Depois de tantas sensações quais não foram descritas com o verbo, depois de tantos momentos que não foram registrados pela máquina de escrever e sequer pela tinta de uma caneta - mas sim pelos olhos, pele, carne - ele, que já havia, pelo menos pensado ter superado o retrato vivo do ontem, recebe a notícia que não poderia chegar: Ela está nos braços de outro. Outros braços. Que não são os seus.De imediato se riu e achou bom. Ela merecia.
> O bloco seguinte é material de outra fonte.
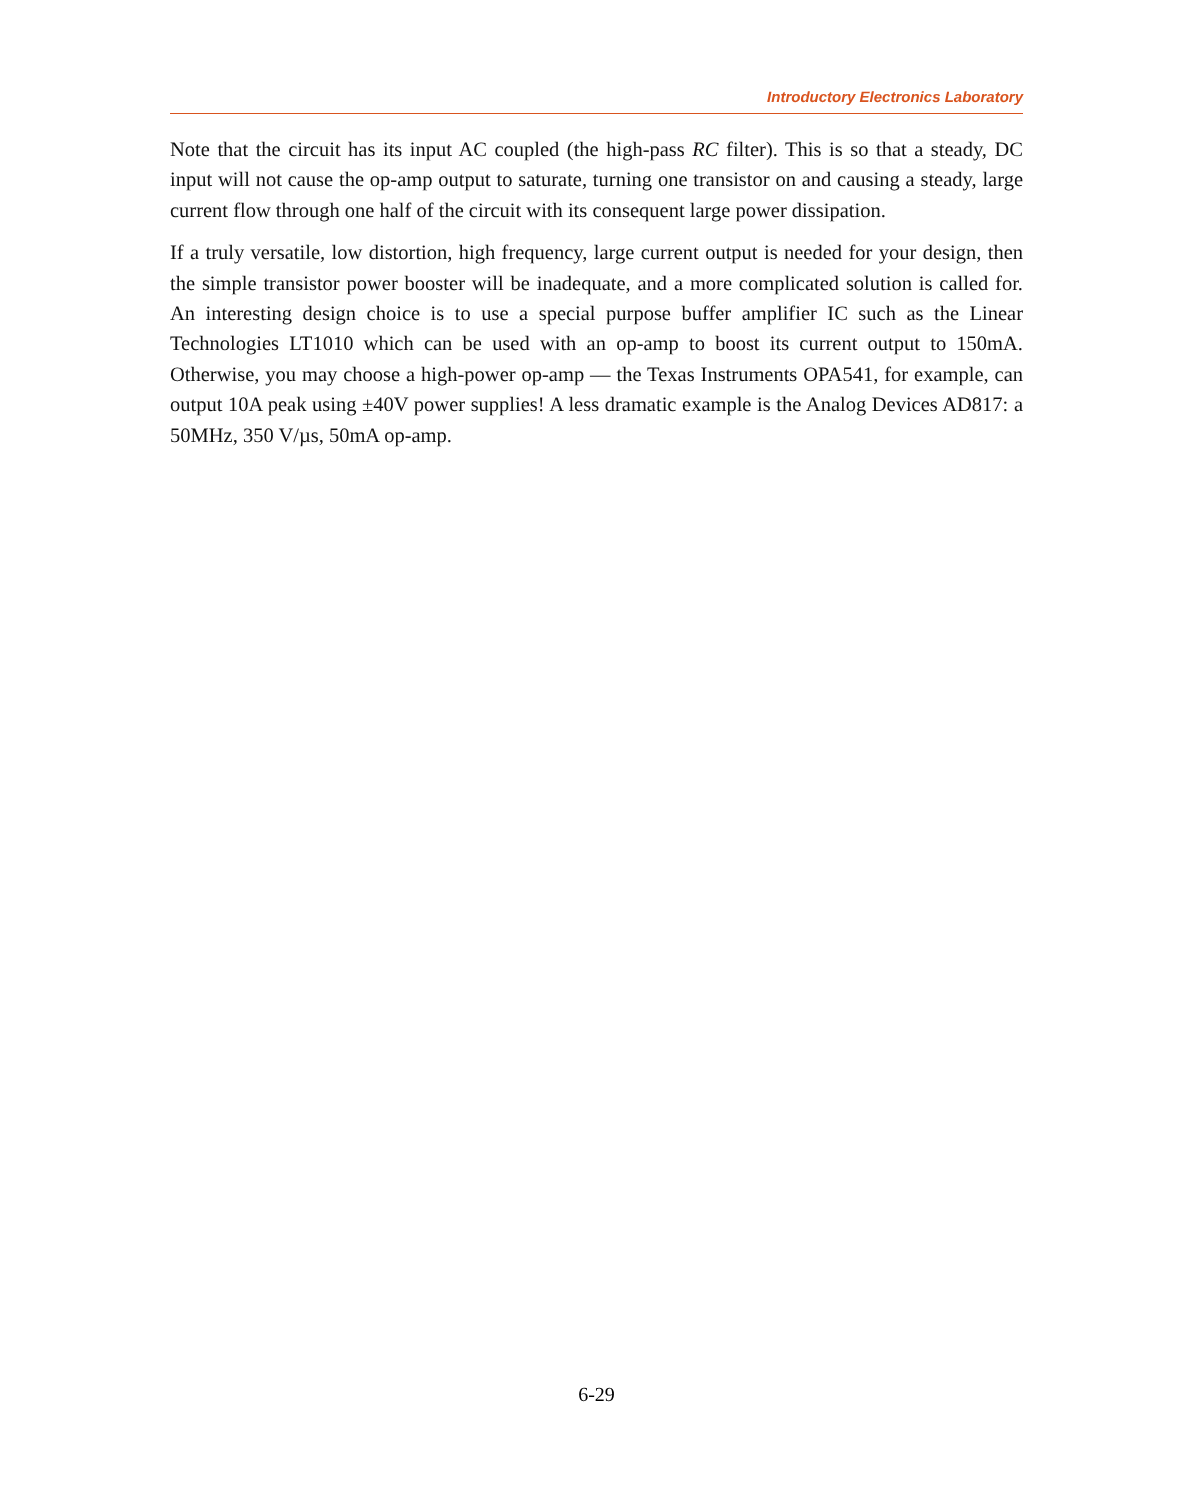Introductory Electronics Laboratory
Note that the circuit has its input AC coupled (the high-pass RC filter). This is so that a steady, DC input will not cause the op-amp output to saturate, turning one transistor on and causing a steady, large current flow through one half of the circuit with its consequent large power dissipation.
If a truly versatile, low distortion, high frequency, large current output is needed for your design, then the simple transistor power booster will be inadequate, and a more complicated solution is called for. An interesting design choice is to use a special purpose buffer amplifier IC such as the Linear Technologies LT1010 which can be used with an op-amp to boost its current output to 150mA. Otherwise, you may choose a high-power op-amp — the Texas Instruments OPA541, for example, can output 10A peak using ±40V power supplies! A less dramatic example is the Analog Devices AD817: a 50MHz, 350 V/µs, 50mA op-amp.
6-29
Era o que Carlos achava do peito pra fora.


Chega em casa. Vê a foto daquela que não é mais sua - porque nunca o foi, visto que todos nascem livres, mas isso não vem ao caso. O caso é que ela não era mais sua e ponto. Escreve pra ela. Mas escreve dando felicitações de ano novo e outras formalidades mais. Não era isso. Carlos acabou por trocar o papel pelo peito e escrevera tudo o que gostaria de dizê-la dentro dele. Tudo pra não aguar o amor alheio, que podeira ser o seu...

Tem uma sensação estranha pelo corpo. Uma corrente de ar que passa pela garganta e todo o resto do corpo. Senta-se no terraço e olha para o céu que está avermelhado. Não lembra de ter visto lua. Madrugada.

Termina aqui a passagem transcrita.